Feminismus ist auch 2026 eine notwendige solidarische Bewegung. In meiner Arbeit als Gleichstellungsbeauftragte erlebe ich täglich, wie strukturelle Ungleichheiten das Leben vieler Frauen und FLINTA* bestimmen – von geringer Bezahlung über prekäre Arbeitszeiten bis hin zu einem erhöhten Armutsrisiko. Aussagen wie die von Friedrich Merz zur ‚Lifestyle-Teilzeit‘ verkennen diese Realität. Solange Menschen nicht sicher, gleichberechtigt und frei von Diskriminierung leben können, bleibt der Einsatz für feministische Politik und gleiche Rechte unverzichtbar.

Volt Hessen versteht Feminismus als gesamtgesellschaftliche Aufgabe – für Freiheit, Sicherheit und gleiche Chancen für alle Menschen, unabhängig von Geschlecht oder Identität.

Mehr Frauen* und Mütter in die Politik

Die Unterrepräsentation von Frauen* in politischen Ämtern bleibt gravierend, nicht einmal jede dritte Person in der Kommunalpolitik ist eine Frau, nur rund zehn Prozent der Bürgermeister*innen und Landrät*innen sind weiblich.

Fiona Byrne, Spitzenkandidatin für den Kreistag Hochtaunus, fordert:

Mehr Mütter und Frauen* in die Politik! Nicht einmal jede dritte Person in der Kommunalpolitik ist eine Frau. Eine bessere Politik gibt es nur, wenn unsere Entscheidungsträger so divers sind wie unsere Gesellschaft – deshalb setze ich mich für familienfreundliche Strukturen in der Politik ein.

Eva Filz, Spitzenkandidatin für den Kreistag Bergstraße, verweist auf die Bedeutung von Alltagsperspektiven:

Als Mutter von zwei kleinen Kindern erlebe ich jeden Tag, wie sehr politische Entscheidungen unseren Alltag prägen – von Kinderbetreuung über Arbeitsbedingungen bis zur Bildung. Wenn Mütter nicht mit am Tisch sitzen, fehlen wichtige Perspektiven.
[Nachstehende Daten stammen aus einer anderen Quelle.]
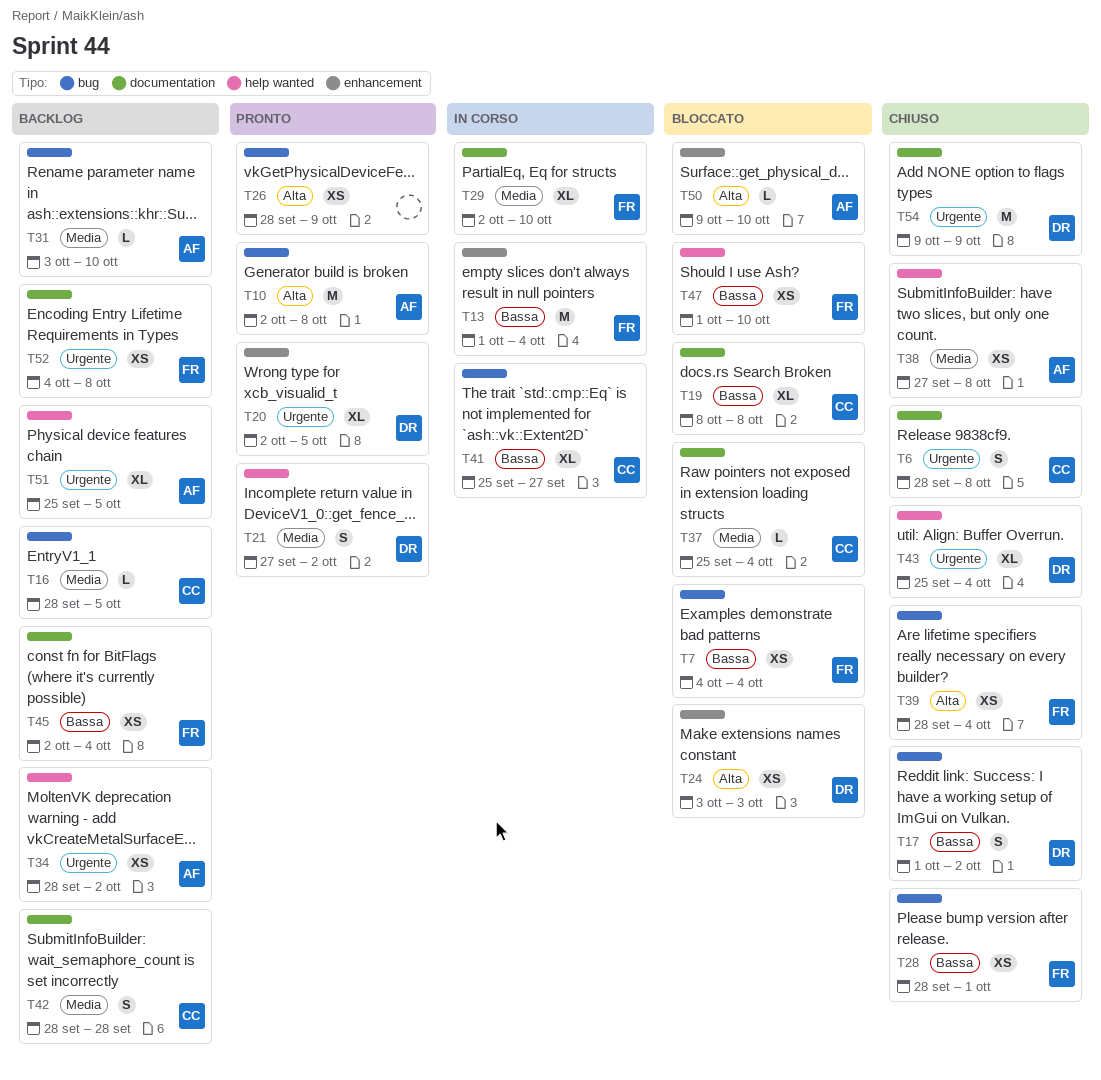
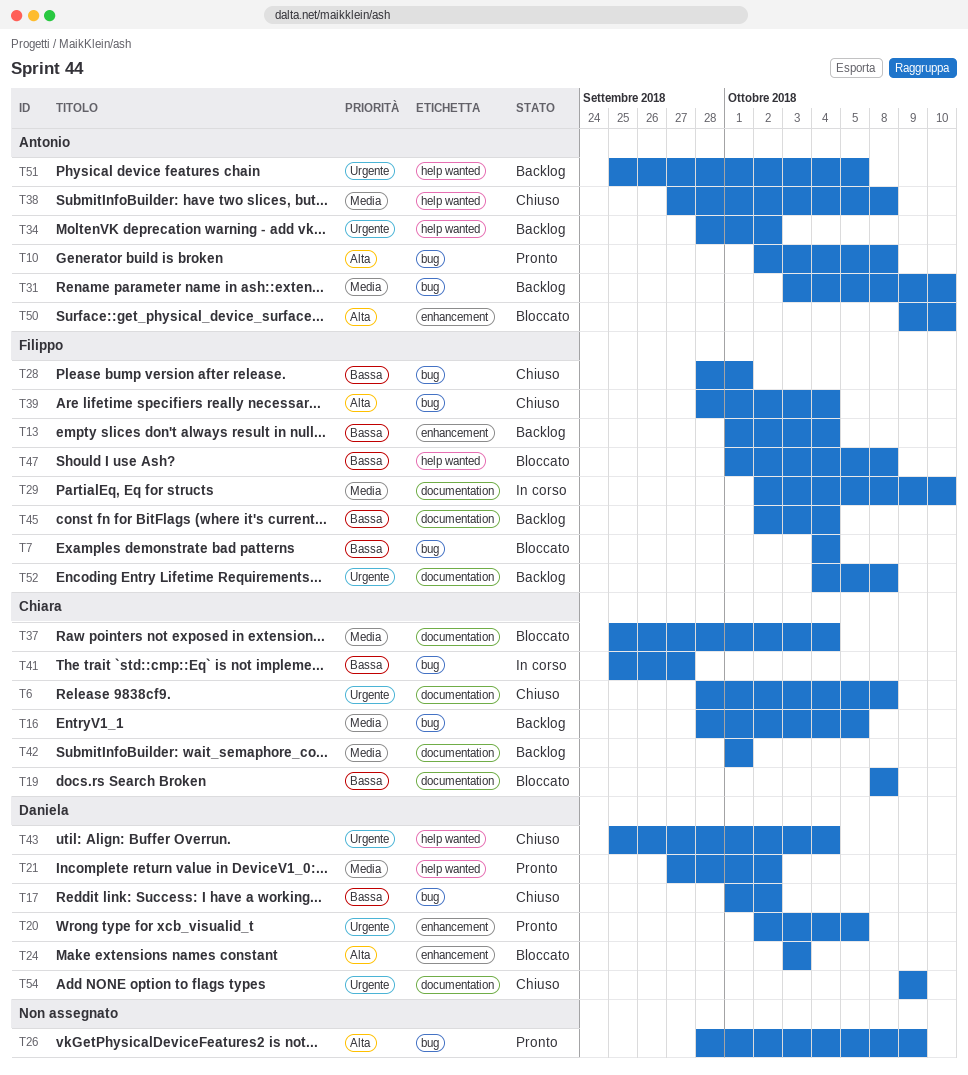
T13, status: In corso -> Backlog
T42, start: Sep 28 -> Oct 1
T42, due: Sep 28 -> Oct 1
T47, due: Oct 10 -> Oct 8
Frauen* und Mütter gehören in die Politik – nicht irgendwann, sondern jetzt.

Laureen Bochan, Kandidatin für die Kommunalwahl im Landkreis Gießen, unterstreicht:

Girls just wanna have rights! Frauen* machen rund die Hälfte der Weltbevölkerung aus. Gerade deshalb müssen ihre Perspektiven in politischen und gesellschaftlichen Debatten gehört und ernst genommen werden. Nur so können wir eine Welt gestalten, die die Lebensrealitäten von Frauen* wirklich berücksichtigt. Eine gerechtere Gesellschaft für Frauen* bedeutet eine gerechtere Gesellschaft für uns alle.

Feminismus befreit alle Geschlechter

Dass Gleichstellungspolitik kein alleiniges „Frauenthema“ ist, macht Daniel Salchow, Mitglied bei Volt Osthessen, deutlich:

Als Mann profitiere ich in vielerlei Hinsicht von unserer männerdominierten Gesellschaft. Es sind jedoch diese patriarchalen Strukturen, die auch meine Umwelt zerstören, die zu Gewalt an Menschen führen, die mir lieb sind, und mich in Geschlechterrollen einsperren. Deswegen brauche ich Feminismus.
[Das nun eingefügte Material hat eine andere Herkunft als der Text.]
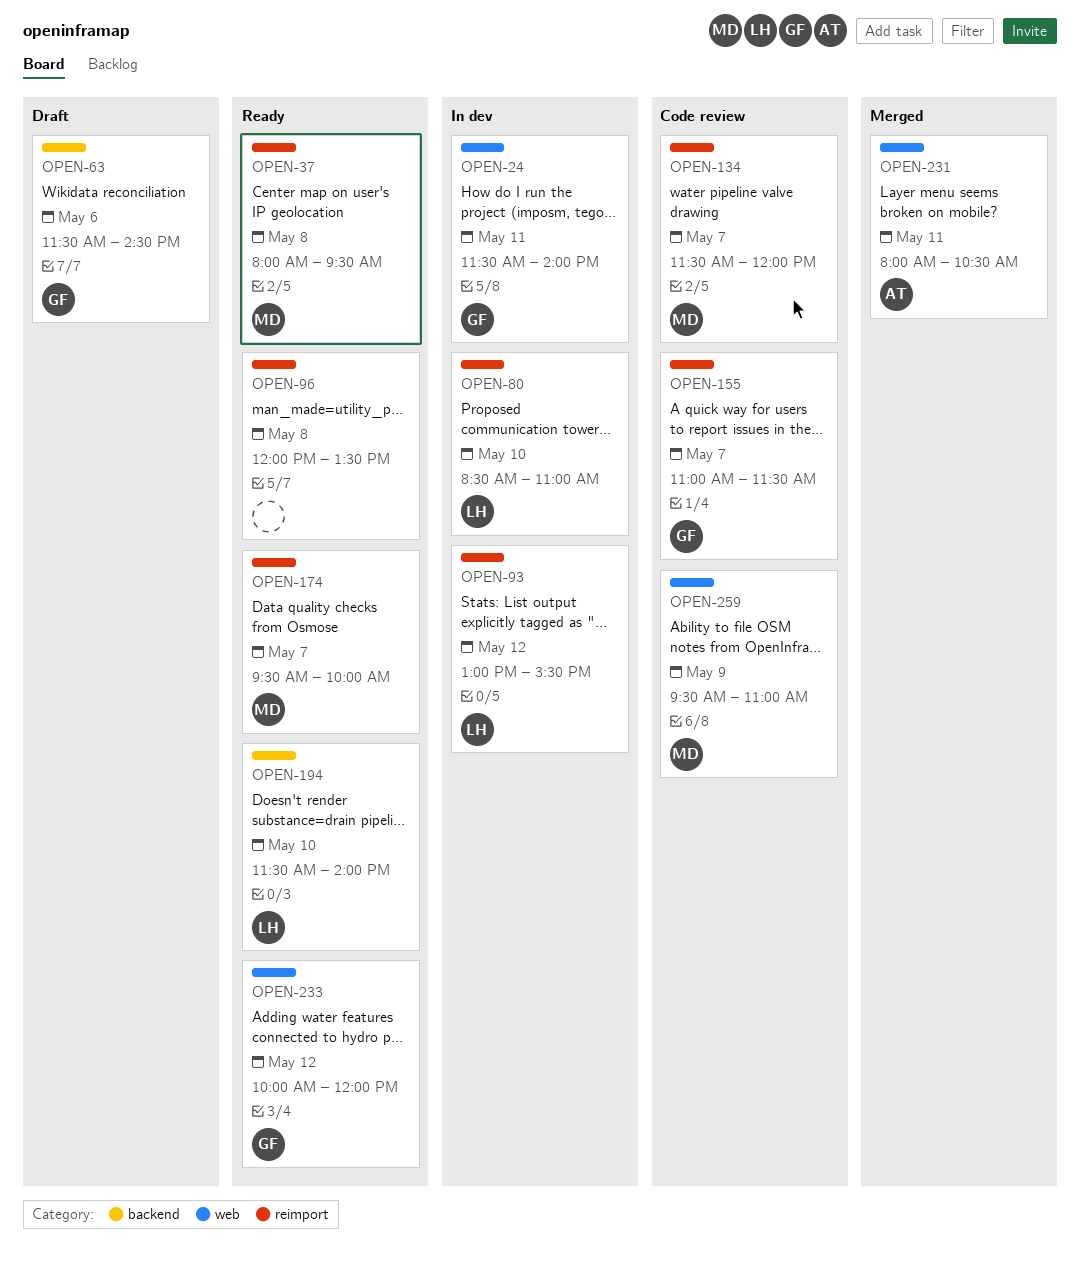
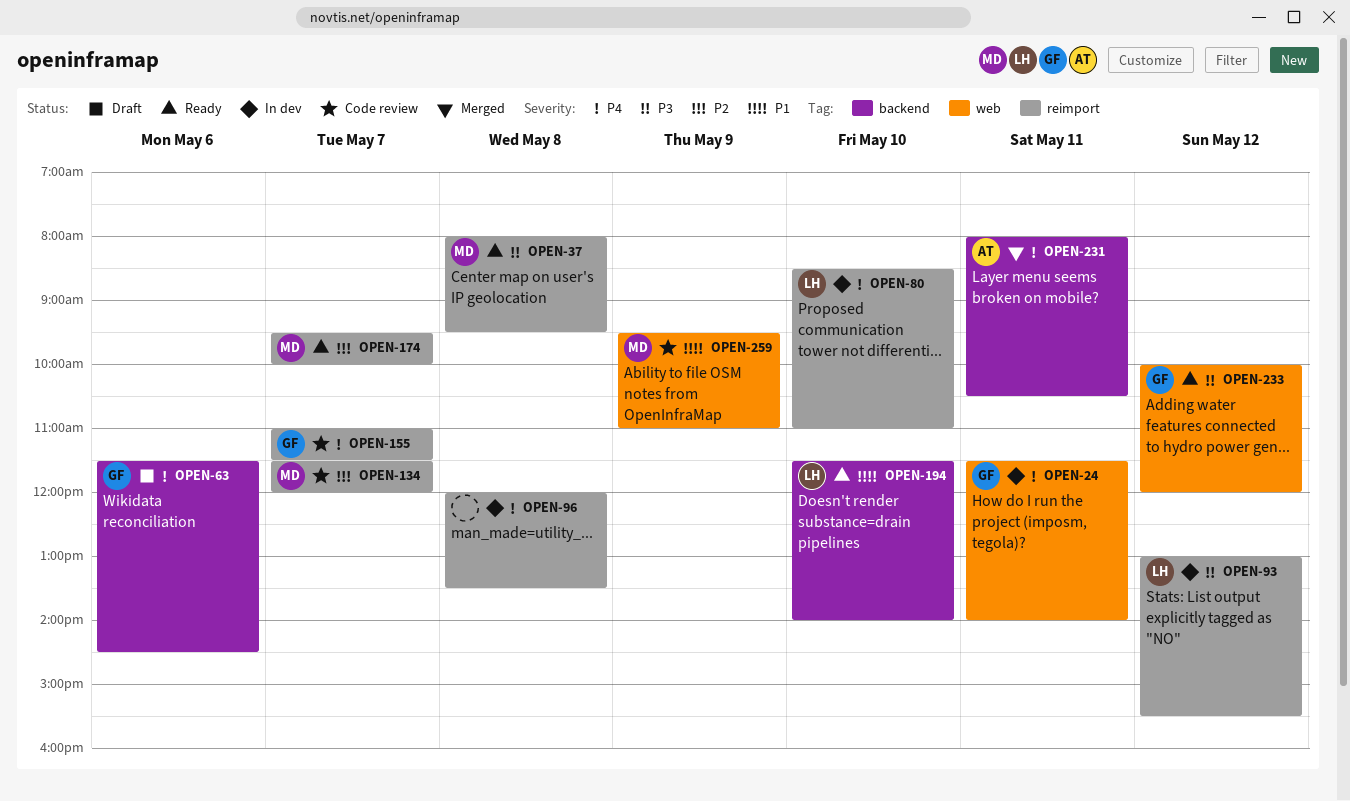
OPEN-96, status: Ready -> In dev
OPEN-231, label: web -> backend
Volt Main-Kinzig-Wetterau betont in einem gemeinsamen Statement:

Gleichberechtigung ist kein Zustand, den wir bereits erreicht haben, sondern ein aktiver, solidarischer Prozess. Auch im Jahr 2026 ist der Einsatz für die Rechte von Frauen und FLINTA*-Personen unverzichtbar, um strukturelle Gewalt und Ausgrenzung endlich zu überwinden.

Volt Hessen steht für eine feministische, europäische und solidarische Politik. Frauen- und FLINTA*-Rechte sind Menschenrechte – heute und an jedem Tag des Jahres.